As part of a widespread community training programme, reaching over 2 000 adults across the Eastern Cape and KwaZulu-Natal, over 1 000 residents from Mount Frere, Maluti, Bizana, Flagstaff and Lusikisiki have been selected for free specialised literacy training this May.
Participants will be inspired and equipped to nurture a love of reading and storytelling in home languages amongst children of all ages in a bid to further support and spread the work of Nal’ibali’s school-based literacy project, Story Powered Schools, which will be operating in these areas this year.
“The truth is that South African children struggle to read, particularly those living in rural areas. Literacy is the gateway to success in the modern world and, while we will be working with schools to implement our special reading-for-enjoyment approach, we recognise and respect the power and potential that communities can play in their children’s literacy development,” says Michael Cekiso, Story Powered Schools Programme Manager.
Literacy learning can take place anywhere, not just in classroom. In fact, research shows a direct link between reading for pleasure and school success. So, the earlier parents and caregivers engage their children with literacy activities, the more likely they are to succeed in school, regardless of their socioeconomic background. And, simple literacy learning activities such as storytelling, can be done by anyone, at any time.
A pilot project run by Nal’ibali – the national reading-for-enjoyment campaign – and endorsed by the Department of Basic Education (DBE), Story Powered Schools aims to support over 700 schools in the remote areas of KwaZulu-Natal and Eastern Cape over a three-year period. Identified by the DBE as schools most in need of intervention, and least likely to receive any other development opportunities, the project is working with a total of 240 schools in these two provinces this year.
Each of these schools has already received five hanging libraries – one each for grades R to 4 – stocked with 150 storybooks in both English and isiXhosa or isiZulu. Further, the schools will be supported in setting up reading clubs and making reading part of the daily curriculum.
However, to ensure the sustainability of the programme, the training is aimed at reinvigorating a love for stories in adults, and reminding parents and caregivers of their about their powerful role as their children’s first teachers. When adults lead by example as reading role models, it encourages their children to adopt the same habit.

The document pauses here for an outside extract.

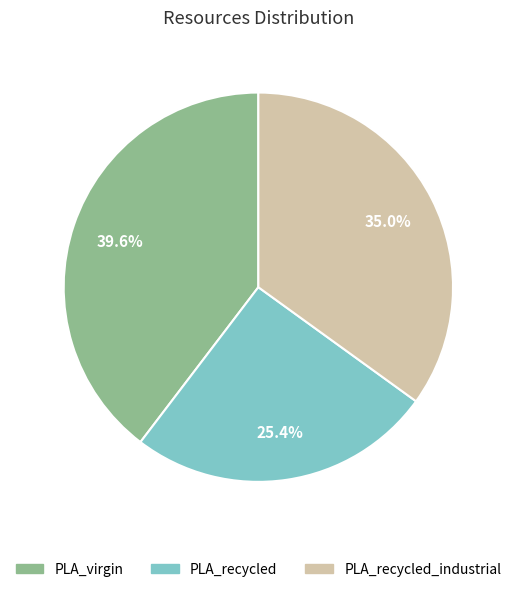

Does any single category account for the majority?

No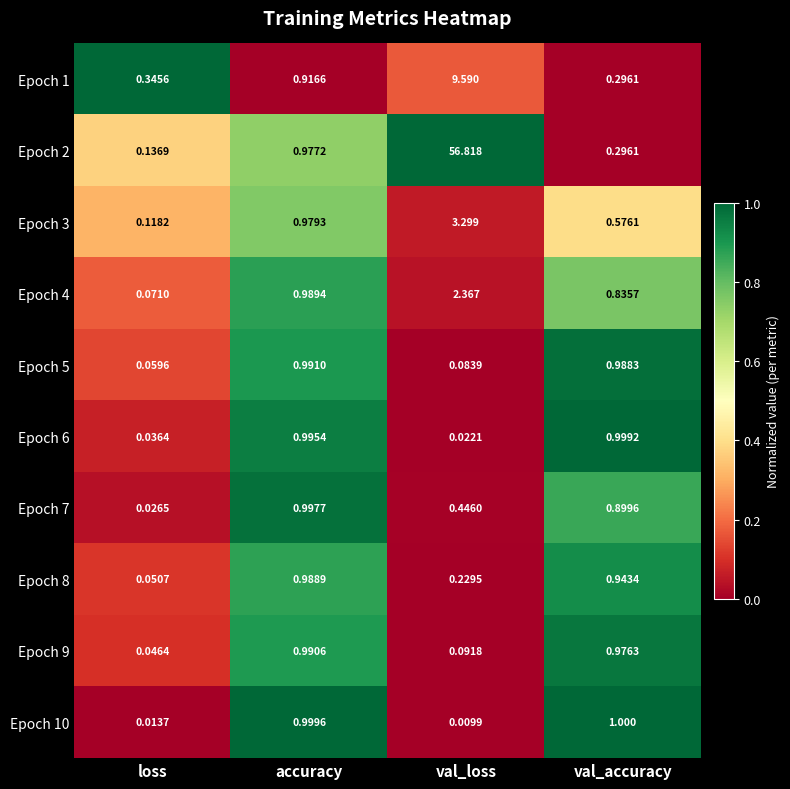

Rank the categories by Epoch 9 value from highest to lowest.

accuracy, val_accuracy, val_loss, loss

“Most parents want the best for their children but often underestimate their ability to support their children’s literacy learning. They may not be able to read, or perhaps recall unpleasant experiences when they first learnt to read. Through our training, we will be showing adults new ways to experience books and stories as fun and meaningful, and how to make use of indigenous language and knowledge to not only pass on and preserve our heritage, but to give children a powerful advantage in life,” concludes Cekiso.